As political theater, it was perfect.
The largely autonomous Hoover Institution is noted for the conservative politics of its scholars while Stanford's teaching faculty collectively is much more liberal.
Seeing Raisian in the helmet, Faculty Senate members were amused.
Raisian appeared again before the Faculty Senate last week under much more serious circumstances.
His decision to appoint former Defense Secretary Donald Rumsfeld, whose policy decisions shaped the wars in Afghanistan and Iraq, to a one-year position as "distinguished visiting fellow" at Hoover touched off an impassioned protest from many faculty members.
Raisian set the right tone from the beginning. Standing in front of the senate, he thanked the members for inviting him to attend their meeting, prompting applause and laughter.
Raisian wasn't just "invited," he was summoned by a vote of the senate at its Oct. 11 meeting.
Raisian, an affable man, was disarmingly candid about the firestorm he created on campus by offering a one-year visiting post to a former government official who is reviled by many faculty members.
A faculty member asked Raisian if he didn't realize the turmoil the Rumsfeld appointment would create.

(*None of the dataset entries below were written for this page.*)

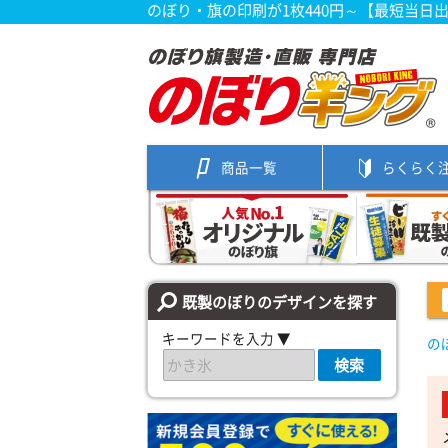
のぼり・旗の印刷が1枚440円～【最短当日
商品一覧
らくらく
既製のぼりのデザインを探す
キーワードを入力 ▼
の
検索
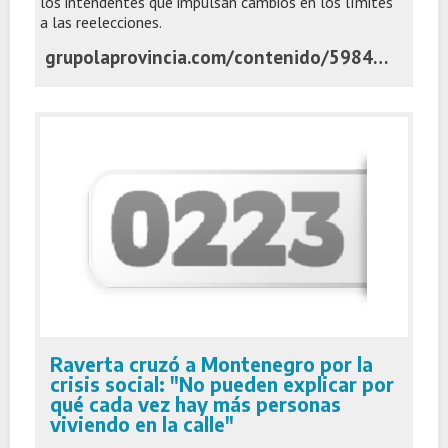
los intendentes que impulsan cambios en los límites
a las reelecciones.
grupolaprovincia.com/contenido/598443/reelecciones-paso-y-boleta-unica-el-senado-abre-el-debate-sobre-las-reglas-del-2#google_vignette
Raverta cruzó a Montenegro por la
crisis social: "No pueden explicar por
qué cada vez hay más personas
viviendo en la calle"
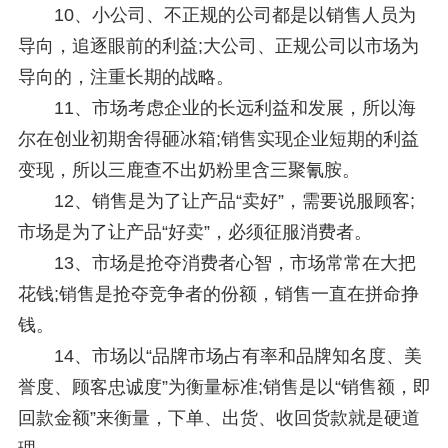
10、小公司、不正规的公司都是以销售人员为
导向，追逐眼前的利益;大公司、正规公司以市场为
导向的，注重长期的战略。
11、市场考虑企业的长远利益和发展，所以海
尔在创业初期舍得砸冰箱;销售实现企业短期的利益
变现，所以三鹿查不出奶粉里含三聚氰胺。
12、销售是为了让产品“卖好”，需要说服顾客;
市场是为了让产品“好卖”，必须征服消费者。
13、市场是抢夺消费者心智，市场常常在大把
花钱;销售是抢夺竞争者的份额，销售一直在拼命挣
钱。
14、市场以“品牌市场占有率和品牌知名度、美
誉度、顾客忠诚度”为衡量标准;销售是以“销售额，即
回款金额”来衡量，下单、出货、收回货款就是硬道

"I didn't see it coming," Raisian admitted. "I just blew it."
Raisian also apologized for not informing Stanford President John Hennessy and Provost John Etchemendy of his decision to recruit Rumsfeld before it was announced publicly.

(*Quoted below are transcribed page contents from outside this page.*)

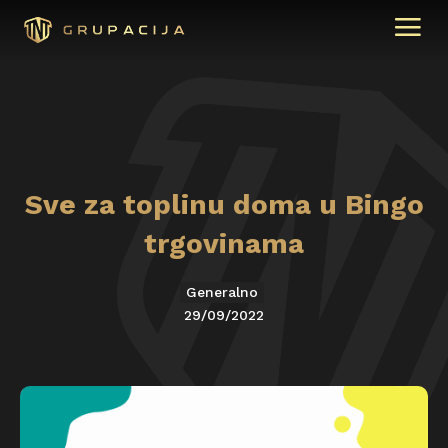
Sve za toplinu doma u Bingo
trgovinama
Generalno
29/09/2022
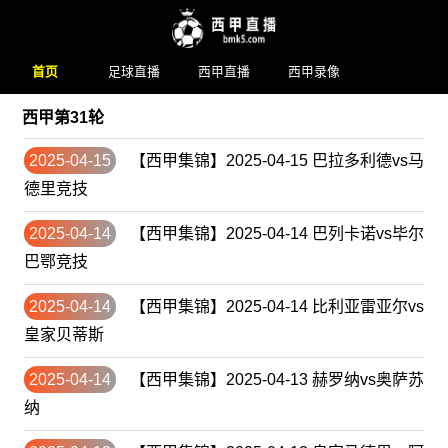
首页
足球直播
西甲直播
西甲录像
西甲第31轮
2025-04-15
【西甲集锦】2025-04-15 巴拉多利德vs马
德里竞技
2025-04-14
【西甲集锦】2025-04-14 巴列卡诺vs毕尔
巴鄂竞技
2025-04-14
【西甲集锦】2025-04-14 比利亚雷亚尔vs
皇家贝蒂斯
2025-04-14
【西甲集锦】2025-04-13 赫罗纳vs奥萨苏
纳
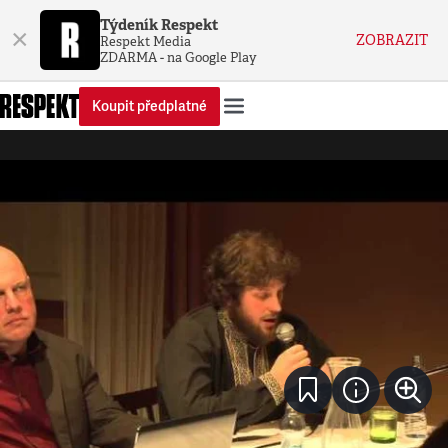
Týdeník Respekt
×
ZOBRAZIT
Respekt Media
ZDARMA - na Google Play
Koupit předplatné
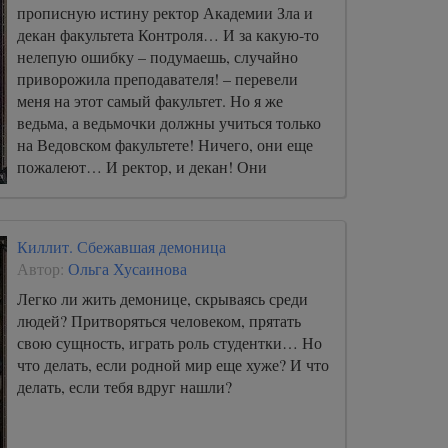
прописную истину ректор Академии Зла и
декан факультета Контроля… И за какую-то
нелепую ошибку – подумаешь, случайно
приворожила преподавателя! – перевели
меня на этот самый факультет. Но я же
ведьма, а ведьмочки должны учиться только
на Ведовском факультете! Ничего, они еще
пожалеют… И ректор, и декан! Они
обязательно пожалеют… Вот увидите!
Ведьмочки никогда не сдаются! Могут от
страха поседеть, но не сдаться…
Киллит. Сбежавшая демоница
Автор:
Ольга Хусаинова
Легко ли жить демонице, скрываясь среди
людей? Притворяться человеком, прятать
свою сущность, играть роль студентки… Но
что делать, если родной мир еще хуже? И что
делать, если тебя вдруг нашли?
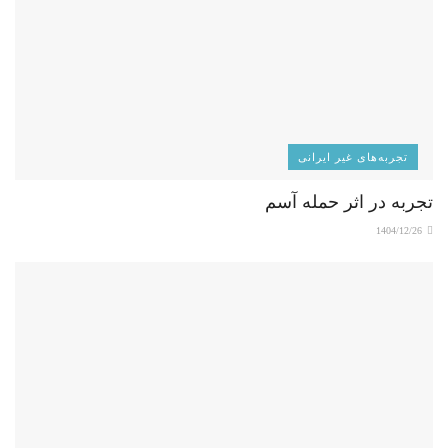
تجربه‌های غیر ایرانی
تجربه در اثر حمله آسم
1404/12/26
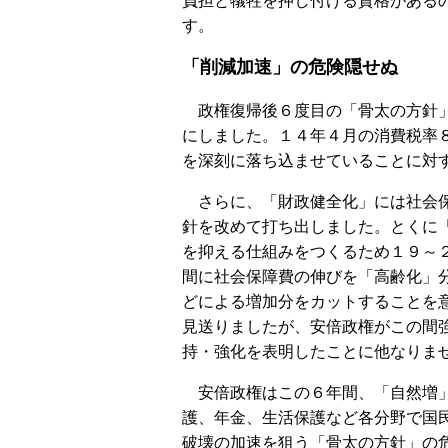
負担と犠牲を押し付ける資格がある
す。
「削減加速」の危険隠せぬ
政権復帰後６度目の「骨太の方針」
にしました。１４年４月の消費税率
を深刻に落ち込ませていることに対
さらに、「財政健全化」には社会保
針を改めて打ち出しました。とくに
を抑える仕組みをつくるため１９～
間に社会保障費の伸びを「高齢化」
どによる増加分をカットすることを
見送りましたが、安倍政権がこの間
持・強化を表明したことに他なりま
安倍政権はこの６年間、「自然増」
護、年金、生活保護など各分野で国
破壊の加速を狙う「骨太の方針」の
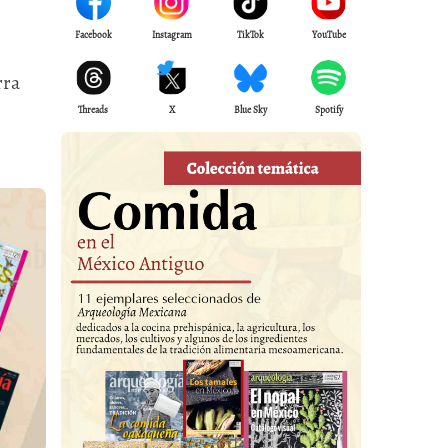
Facebook
Instagram
TikTok
YouTube
rra
Threads
X
Blue Sky
Spotify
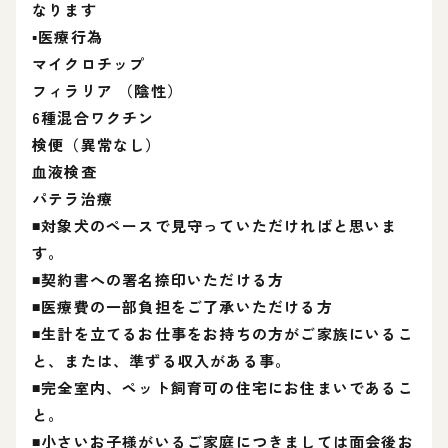
なります
▪️医療行為
マイクロチップ
フィラリア （陰性）
6種混合ワクチン
検便（異常なし）
血液検査
パテラ治療
◾対象犬のペースで見守っていただければと思いま
す。
◾契約書への署名捺印いただける方
◾医療費の一部負担をご了承いただける方
◾生計を立てるお仕事をお持ちの方がご家族にいるこ
と、または、準ずる収入がある事。
◾完全室内、ペット飼育可の住宅にお住まいであるこ
と。
◾️小さいお子様がいるご家庭につきましては面会後お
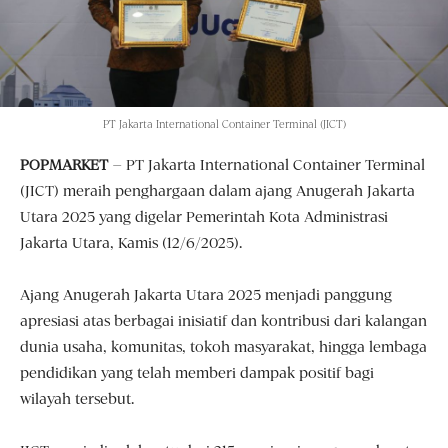
PT Jakarta International Container Terminal (JICT)
POPMARKET
– PT Jakarta International Container Terminal
(JICT) meraih penghargaan dalam ajang Anugerah Jakarta
Utara 2025 yang digelar Pemerintah Kota Administrasi
Jakarta Utara, Kamis (12/6/2025).
Ajang Anugerah Jakarta Utara 2025 menjadi panggung
apresiasi atas berbagai inisiatif dan kontribusi dari kalangan
dunia usaha, komunitas, tokoh masyarakat, hingga lembaga
pendidikan yang telah memberi dampak positif bagi
wilayah tersebut.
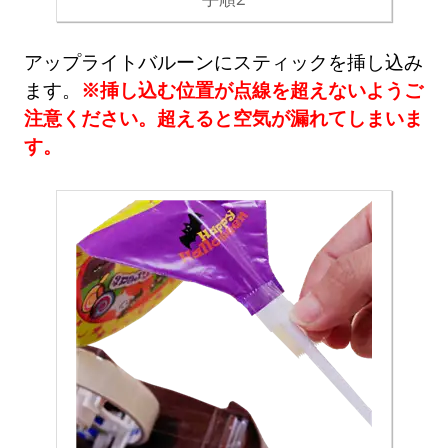
アップライトバルーンにスティックを挿し込み
ます。
※挿し込む位置が点線を超えないようご
注意ください。超えると空気が漏れてしまいま
す。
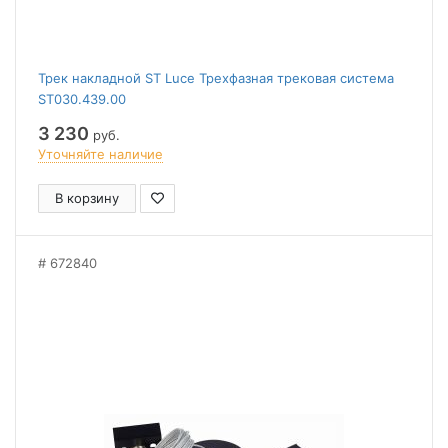
Трек накладной ST Luce Трехфазная трековая система
ST030.439.00
3 230
руб.
Уточняйте наличие
В корзину
672840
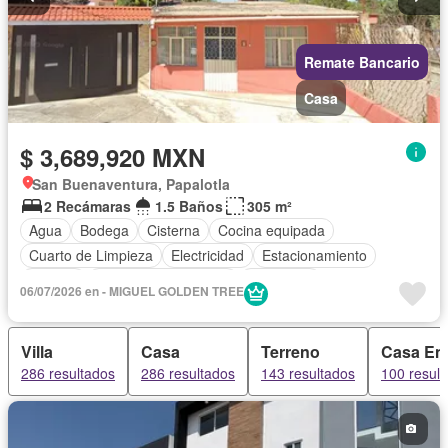
Remate Bancario
Casa
$ 3,689,920 MXN
San Buenaventura, Papalotla
2 Recámaras
1.5 Baños
305 m²
Agua
Bodega
Cisterna
Cocina equipada
Cuarto de Limpieza
Electricidad
Estacionamiento
Internet
Recámara con closet
Seguridad
06/07/2026 en - MIGUEL GOLDEN TREE
Televisión por cable
Wifi
Sin amueblar
Villa
Casa
Terreno
Casa En
286 resultados
286 resultados
143 resultados
100 resul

"I clearly blind-sided them with this appointment," Raisian said.
Hennessy and Etchemendy have been publicly neutral about the controversy.
Hennessy was out of town for last week's meeting. But Hennessy did say something important at the Oct. 11 meeting.
Debra Satz, a philosophy professor and an organizer of the faculty opposition to Rumsfeld's appointment, has repeatedly said that opposing the appointment is not a matter of free speech since Rumsfeld is welcome to speak on campus and say whatever he wants. Satz and others opposed the appointment because they think Rumsfeld was an incompetent secretary of defense and that his appointment reflects badly on the university's reputation for academic excellence.
But Hennessy said Oct. 11 that isn't how the controversy will be perceived.
"I absolutely believe Professor Satz and the faculty that signed this petition don't intend to abridge free speech," Hennessy said. "But it will be absolutely interpreted that way."
While faculty members are worried about the effect of the Rumsfeld appointment on the university's reputation, Hennessy said he is worried about the perception of a denial of free speech on the university's reputation.
The Hoover Institution has a world-class archive of historical books, pamphlets, newspapers, posters and other artifacts that Herbert Hoover began to accumulate after World War I while he was in Europe as part of a famine-relief commission, before he became president.
Hoover was also a member of Stanford's inaugural graduating class in 1895.
But the institution bearing his name has long been identified with conservative politics. When Ronald Reagan became president in 1980, it seemed like half the institution's scholars were part of his transition team or became officials in his administration.
The Hoover Institution's sometimes uneasy relationship with the larger university was underscored when supporters of Reagan hatched plans to build his presidential library in the foothills behind the campus. That effort sparked a faculty protest and the library was built in Southern California.
Now, with the Rumsfeld appointment, the Hoover-Stanford relationship is once again being provoking concern among Stanford faculty.
Rumsfeld will only be on campus four or five times during the year he is part of a Hoover "task force on terrorism" and may not make any public appearances.
Raisian, from his comments last week, never intended to create a crisis and was well-received by the Faculty Senate.
Stanford's reputation for academic excellence, in all likelihood, won't be harmed by the Rumsfeld appointment.